It sounded like an April Fool’s joke: President Obama accepted a “transparency” award behind closed doors. Only as many are learning, it’s easier for a Presidential candidate to promise transparency than it is for the federal government to deliver. (Ditto for Congressional leaders.) As Charles Ornstein and Hagit Limor wrote in the Washington Post this week:
The day after his inauguration, President Obama promised a new era of “openness in government.”
“We will work together to ensure the public trust and establish a system of transparency, public participation, and collaboration,” he wrote in one of his first memos to federal agencies. “Openness will strengthen our democracy and promote efficiency and effectiveness in Government.”
But the reality has not matched the president’s rhetoric. We, presidents of two of the nation’s largest journalism organizations, and many of our thousands of members, have found little openness since Obama took office.

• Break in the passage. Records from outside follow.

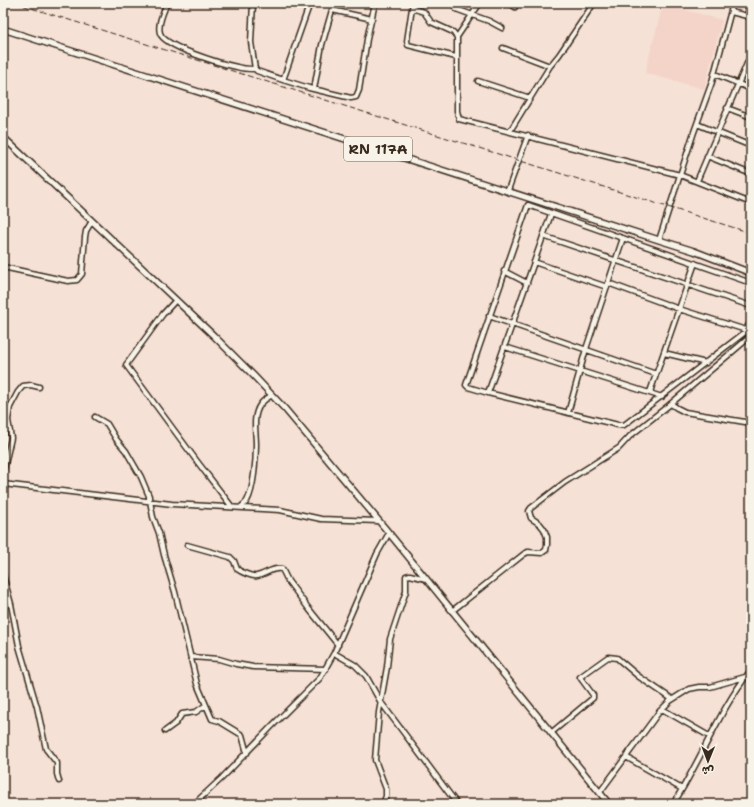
<svg xmlns="http://www.w3.org/2000/svg" width="754" height="807" font-family="'Shantell Sans','Playpen Sans Arabic',sans-serif">
<style>
.built{fill:#f4d4c8}
.lines{fill:none;stroke-linecap:round;stroke-linejoin:round}
.minor-casing{stroke:#3b2a1e;stroke-width:7}
.major-casing{stroke:#3b2a1e;stroke-width:8}
.minor{stroke:#f7f3e8;stroke-width:4}
.major{stroke:#f7f3e8;stroke-width:5}
.rail{stroke:#3b2a1e;stroke-width:1;stroke-dasharray:6 3;stroke-linecap:butt}
.labels{text-anchor:middle;stroke-width:3;stroke-linejoin:round;paint-order:stroke}
.shield{fill:#f7f3e8;stroke:#73665b;stroke-width:1}
.shield-label{font-size:14px;font-weight:bold;fill:#3b2a1e}
</style>
<rect width="100%" height="100%" fill="#f5e1d5"/>
<filter id="ink" filterUnits="userSpaceOnUse"><feTurbulence type="fractalNoise" baseFrequency=".025" numOctaves="2"/><feDisplacementMap in="SourceGraphic" scale="8" xChannelSelector="R" yChannelSelector="G"/><feConvolveMatrix kernelMatrix="1 2 1 2 8 2 1 2 1" color-interpolation-filters="sRGB"/></filter>
<g filter="url(#ink)">
<!-- built -->
<path class="built" d="M663,4L722,20L704,89L645,73Z"/>
<g class="lines">
<defs>
<path id="minor" d="M167,3C164,11 157,24 160,33C164,47 222,64 237,67C243,69 249,69 255,69
M253,3L251,42L255,69L257,71L283,80
M293,3L308,8
M310,3L283,80L309,88L351,98L356,97L359,90L367,39L375,3
M413,3L412,8L424,12L431,22L453,32L457,37V111L459,119L680,175L751,203
M510,3L515,7
M412,8L407,41L408,45L456,57
M456,9L489,21L502,28
M332,10L372,19
M731,12L751,17
M748,16L749,3
M457,37L480,3
M503,48L550,66
M715,74L751,89
M478,81L530,98
M314,89L322,45L334,3
M727,108L751,117
M697,124L751,146
M510,131L550,66L559,55L594,3
M707,156L751,174
M697,181L751,54
M508,190L528,135
M543,236L751,306
M659,240L694,132L712,82L733,3
M534,262L607,287
M3,267L68,281L77,280L82,274L85,237L86,231L92,221
M504,271L527,283
M608,283L679,309L746,330
M751,283L528,205L466,385L468,387L488,393L618,425H624L744,333L751,321
M176,300L163,314L126,365L196,460L232,507
M489,316L656,374
M505,347L662,397
M664,353L706,363
M650,392L695,263
M488,393L551,214
M671,404L677,408L685,412L751,423
M568,413L586,349L623,238
M95,417L107,424L116,439L126,451L141,477L149,496V501
M3,473L11,438L8,420L10,407L18,392L23,386L31,385L39,387
M3,484L172,504L280,510L321,519L378,521
M150,501L153,517L159,533L164,555L175,592L197,684L212,719L219,721L242,735L247,753
M241,507C243,505 246,503 247,501C254,489 256,458 256,445C256,431 252,417 260,405C263,400 268,398 272,395
M187,545L230,557L234,561L237,569C241,572 252,577 257,576C267,574 272,567 282,569L288,581L309,609L338,645
M3,575L11,604L19,646L37,707L46,749L57,763V774L59,781
M452,611L524,554L528,552L542,553L546,550L547,545V537L544,529L540,524L531,518L529,511L531,508L565,482L619,448L630,436L668,406L751,336
M334,653L355,665L366,676L380,701L457,804
M191,657L219,659L236,664L253,667L326,669
M662,709L709,736
M165,731L176,723L182,714L196,712L206,705
M551,733L593,698V695L582,680L580,677L608,657L617,658L638,676L672,699
M626,757L682,789
M600,792L659,712L670,701L689,689L699,687H710L745,677
M194,804L222,778L271,727L320,678L334,653L377,554L389,533
M383,804L386,796V789L375,760L379,712L387,667L390,639L406,591V576L410,575L426,579
M673,804C701,761 718,711 751,670"/>
<path id="major" d="M3,29L659,240L694,251L751,273
M3,137L213,335L253,375L285,409L389,533L609,804"/>
</defs>
<!-- minor casing -->
<use href="#minor" class="minor-casing"/>
<!-- major casing -->
<use href="#major" class="major-casing"/>
<!-- minor -->
<use href="#minor" class="minor"/>
<!-- major -->
<use href="#major" class="major"/>
<!-- rail -->
<path class="rail" d="M15,3L751,233"/>
</g>
</g>
<g class="labels">
<!-- shield labels -->
<rect class="shield" x="344" y="137" width="68" height="24" rx="3"/>
<g class="shield-label">
<text x="378" y="154">RN 117A</text>
</g>
</g>
<!-- margin -->
<rect width="754" height="807" fill="none" stroke="#f7f3e8" stroke-width="16"/>
<rect x="8" y="8" width="738" height="791" fill="none" stroke="#3b2a1e" stroke-width="1.5" filter="url(#ink)"/>
<!-- north arrow -->
<g transform="translate(708 761) rotate(181)" stroke="#f7f3e8" stroke-width="3" paint-order="stroke">
<path d="M0-3L7 15L0 10L-7 15Z" fill="#3b2a1e"/>
<text y="-6" font-size="11" font-weight="bold" text-anchor="middle" fill="#3b2a1e">ش</text>
</g>
</svg>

If anything, the administration has gone in the opposite direction: imposing restrictions on reporters’ newsgathering that exceed even the constraints put in place by President George W. Bush.

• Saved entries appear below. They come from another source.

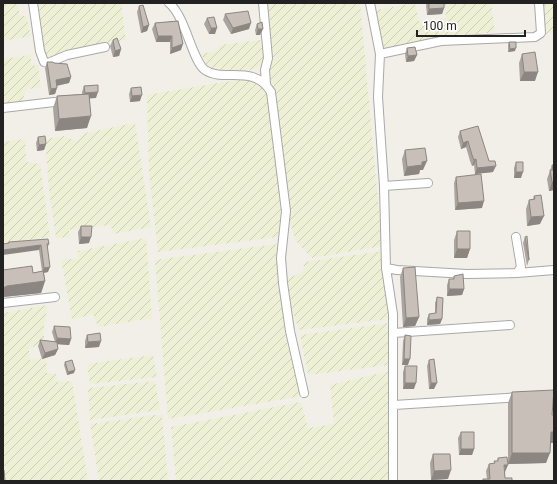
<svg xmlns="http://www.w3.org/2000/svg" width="557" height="484" font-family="Roboto,sans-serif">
<defs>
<pattern id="farmland-furrows" width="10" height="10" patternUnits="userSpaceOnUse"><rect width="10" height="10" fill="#eef0d5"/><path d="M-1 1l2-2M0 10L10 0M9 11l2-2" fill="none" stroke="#ccceb7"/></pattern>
</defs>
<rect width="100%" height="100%" fill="#f2efe9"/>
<!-- farmland -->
<path fill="url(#farmland-furrows)" d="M3,3H17L20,16H26L31,36L3,41Z
M37,3H121L126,40L66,51L54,60L43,58Z
M265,3H360L382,246L312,258L297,242L291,227L275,100L272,86L266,75Z
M415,3L419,22L446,18L444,3H491L495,32L382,48L376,10Z
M542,3H554V33L545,34Z
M260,40L266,65L247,71L209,69L201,54L216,51L220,45Z
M31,55V65L38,66L41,88L25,89L23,101L3,105V59Z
M249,78L268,93L273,142L283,211L277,237L158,252L149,174L147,95Z
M135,123L151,227L114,234L110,225L69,230V237L56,238L49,190L45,139L64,136L76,141L85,133Z
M25,139L26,162L40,164L50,237L3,243V142Z
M146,238L152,318L98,327L93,314L72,320L61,259H78V251Z
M278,244L280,291L287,340L302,396L168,419L155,260Z
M383,251L389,319L299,330L292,311L285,279L302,273L305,262Z
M48,305L44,325V341L29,349V360L46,358L47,373L56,374L57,382L72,381L88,481H5L3,469V313Z
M389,323L390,365L308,375L300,335Z
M153,355L157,377L90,384L87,364Z
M389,371L390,481H176L171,427L301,402L308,428L334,424L330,385Z
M155,381L160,410L90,420L88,388Z
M162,414L168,481H99L90,424Z"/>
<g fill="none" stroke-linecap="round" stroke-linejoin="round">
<defs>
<path id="minor" d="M33,3L40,51L44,62L48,63L67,55L105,47
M169,3C186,17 192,61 205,70C224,83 253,63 271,92L286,211L281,258L283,283L290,331L304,393
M263,3L268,58L265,70L266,84
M370,3L380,54L378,97L384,186L386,268L393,314V481
M380,54L441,41L535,37L541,33L539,3
M3,108L54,102
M384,186L428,183
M386,268L397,270L467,274L517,273L521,267L516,237
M517,273L554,270
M3,303L55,297
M393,333L510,325
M394,405L521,397"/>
</defs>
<!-- minor casing -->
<use href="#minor" stroke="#a9a9a9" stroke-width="10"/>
<!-- minor -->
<use href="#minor" stroke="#fff" stroke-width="8"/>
</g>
<!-- wall -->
<path fill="#aba49e" d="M427,3H444V8L442,14L427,15L426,5Z
M139,6L149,25L147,31L141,33L137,12Z
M225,14L249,29L231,34L223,20Z
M207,18L215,34H209L204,24Z
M178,21L181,50L170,54V42H156L152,29L155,23Z
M257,24L260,35H256L255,30Z
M113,40L121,49L119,56L113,57L110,46Z
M509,42L515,51L508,52V45Z
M407,48L417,55L414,61L406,62L405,54Z
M522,54L535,81H520L519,63Z
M47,62L54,63L71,77L69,83L57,86L55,94L49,95L45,68Z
M84,86L96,98H90L87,128L55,131L53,108L57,96L82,94V92Z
M131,88L140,101L130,102L129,94Z
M460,131L489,161L493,172L475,174L474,165L472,166L470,161L466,147L461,149L458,137Z
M38,137L46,144L44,150L37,151L36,143Z
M405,150L423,170H420L419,174L404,176L402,159Z
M516,162L521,178H514V168Z
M552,165H554V190L549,191L547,179Z
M456,177L482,208L455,210L454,183Z
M534,196L540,224L527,226L526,209L529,200L533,199Z
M81,226L89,243L79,244L78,232Z
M457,231L470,249L467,258H454V240Z
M525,237L529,260L527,266L523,243Z
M9,242L49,244L47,249L48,272L44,273L45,281L41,293L3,297V270L33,273L42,271L39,250L8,243Z
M403,268L419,317L415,326L403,327L400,277Z
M454,276L464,289L462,295L447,296V285L449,279H453Z
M437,297L442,319L440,324L427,325V319L429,314H435V303Z
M54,326L71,339L69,345L57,344L58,349L55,355L42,359L38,346L40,340L55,342L52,332Z
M87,335L99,347L85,348V341Z
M405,335L408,365H402L403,341Z
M429,360L434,389H429L427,366Z
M65,362L74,373L67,375L64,365Z
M405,366L414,389H403V372Z
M512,392L552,415H554V443H551L546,463L508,464V403Z
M461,432L474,449L472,455H459L458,438Z
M433,454L448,479L431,480L430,463Z
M498,458L505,472V478L512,481H482L483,479H487L486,471L489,464L494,463V461H497Z"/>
<!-- shaded-wall -->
<path fill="#8b8681" d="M444,8L442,14L427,15L429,9Z
M251,23L249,29L231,34L233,28Z
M149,25L147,31L141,33L143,27Z
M211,28H217L215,34H209Z
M258,29H263L260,35H256Z
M158,36H172L170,42H156Z
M183,44L181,50L170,54L172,48Z
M516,48L515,51L508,52L510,49Z
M121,49L119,56L113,57L115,51Z
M417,55L414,61L406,62L408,56Z
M524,72H538L535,81H520Z
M71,77L69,83L54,86L56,80Z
M57,88L55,94L49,95L51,89Z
M98,92L96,98L82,99L85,93Z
M142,95L140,101L130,102L132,96Z
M91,116L87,128L55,131L59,119Z
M468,141L466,147L461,149L463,143Z
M46,144L44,150L37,151L39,145Z
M476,159L474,165L472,166L474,160Z
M427,161L423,170H420L419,174L404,176L407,167L422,162Z
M496,166L493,172L475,174L477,168Z
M516,172H523L521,178H514Z
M552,182H554V190L549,191Z
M484,201L482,208L455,210L458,203Z
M544,216L540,224L527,226L531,217Z
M81,237H91L89,243L79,244Z
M41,245L39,250L3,255V250Z
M457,249H470L467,258H454Z
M50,267L48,272L42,273L44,268Z
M45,281L41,293L3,297V288L7,286Z
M449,289H464L462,295L447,296Z
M419,317L415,326L403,327L406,318Z
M442,319L440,324L427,325L429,320Z
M57,338L71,339L69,345L55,344Z
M101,341L99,347L85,348L88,342Z
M58,349L55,355L42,359L45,353Z
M404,359H410L408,365H402Z
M75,370L74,373L67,375L68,372Z
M405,383H416L414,389H403Z
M431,383H437L434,389H429Z
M551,432H554V443H547Z
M461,449H474L472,455H459Z
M512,453H550L546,463L508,464Z
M504,465H508L505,472Z
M451,470L448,479L431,480L434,471Z"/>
<!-- building -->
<path fill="#c7bfb8" stroke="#8b8681" d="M429,3H444V8L429,9Z
M143,5L149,25L143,27L139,6Z
M248,11L251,23L233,28L225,14Z
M214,17L217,28H211L207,18Z
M178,21L183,44L172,48V36H158L155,23Z
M262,22L263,29H258L257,24Z
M117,38L121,49L115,51L113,40Z
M509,42H516V48L510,49Z
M415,47L417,55L408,56L407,48Z
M535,52L538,72H524L522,54Z
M47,62H53L54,63L67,64L71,77L56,80L57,88L51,89Z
M98,85V92L85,93L84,86Z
M141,87L142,95L132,96L131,88Z
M89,94L91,116L59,119L57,96Z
M478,126L489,161H495L496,166L477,168L476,159L474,160L472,155L468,141L463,143L460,131Z
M45,136L46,144L39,145L38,137Z
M425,148L427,161L422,162V165L407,167L405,150Z
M516,162H523V172H516Z
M552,165H554V182H552L550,170H553Z
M481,174L484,201L458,203L456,177Z
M541,195L544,216L531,217L529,200L535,199L534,196Z
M81,226H92L91,237H81Z
M457,231H470V249H457Z
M527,236L529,260L525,237Z
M48,239L49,244H47L50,267L44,268L41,245L3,250V244L9,243V242Z
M32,266L33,273L43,271L45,281L7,286L3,288V270Z
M415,267L419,317L406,318L403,268Z
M463,274L464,289H449V279H454V276Z
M437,297L443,298L442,319L429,320V314L436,313Z
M54,326L70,327L71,339L57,338Z
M100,333L101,341L88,342L87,335Z
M405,335L411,336L410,359H404Z
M40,340L57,342L58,349L45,353Z
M434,359L437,383H431L429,360Z
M72,360L75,370L68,372L65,362Z
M405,366H417L416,383H405Z
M554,390L552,415H554V432H551L550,453H512V392Z
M461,432H474V449H461Z
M433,454H450L451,470L434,471Z
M507,457L508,465H504L505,478H512V481H483V479H490L489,464L495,463L494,461H498V458Z
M3,470H4L5,481H3Z"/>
<!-- border -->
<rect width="557" height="484" fill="none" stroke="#222222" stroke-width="8"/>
<!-- scale -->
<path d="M417 30v6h108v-6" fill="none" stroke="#222222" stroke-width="2"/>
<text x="423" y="30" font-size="12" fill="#222222" stroke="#ffffff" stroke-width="3" paint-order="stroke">100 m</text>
</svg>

They note that the Obama Administration has led the way in ensuring that more government data is available online, but argue this is not enough to ensure real openness and transparency.
The Obama administration has put reams of data online detailing many aspects of government operations. This information is useful, but it’s merely a matter of the government posting what it wants when it wants, on sites most citizens would never think to visit.
Meanwhile, reporters’ questions often go unanswered. When replies are given, they frequently are more scripted than meaningful. Public employees generally are required to obtain permission to share their expertise, and when interviews are allowed, a media “handler” is listening in to keep control over what is said. And when replies come via e-mail, it’s unclear who has written them.
Their focus is on health policy, but others argue this is a broader problem. It seems that when it comes to government transparency, we’ve had more hope than change.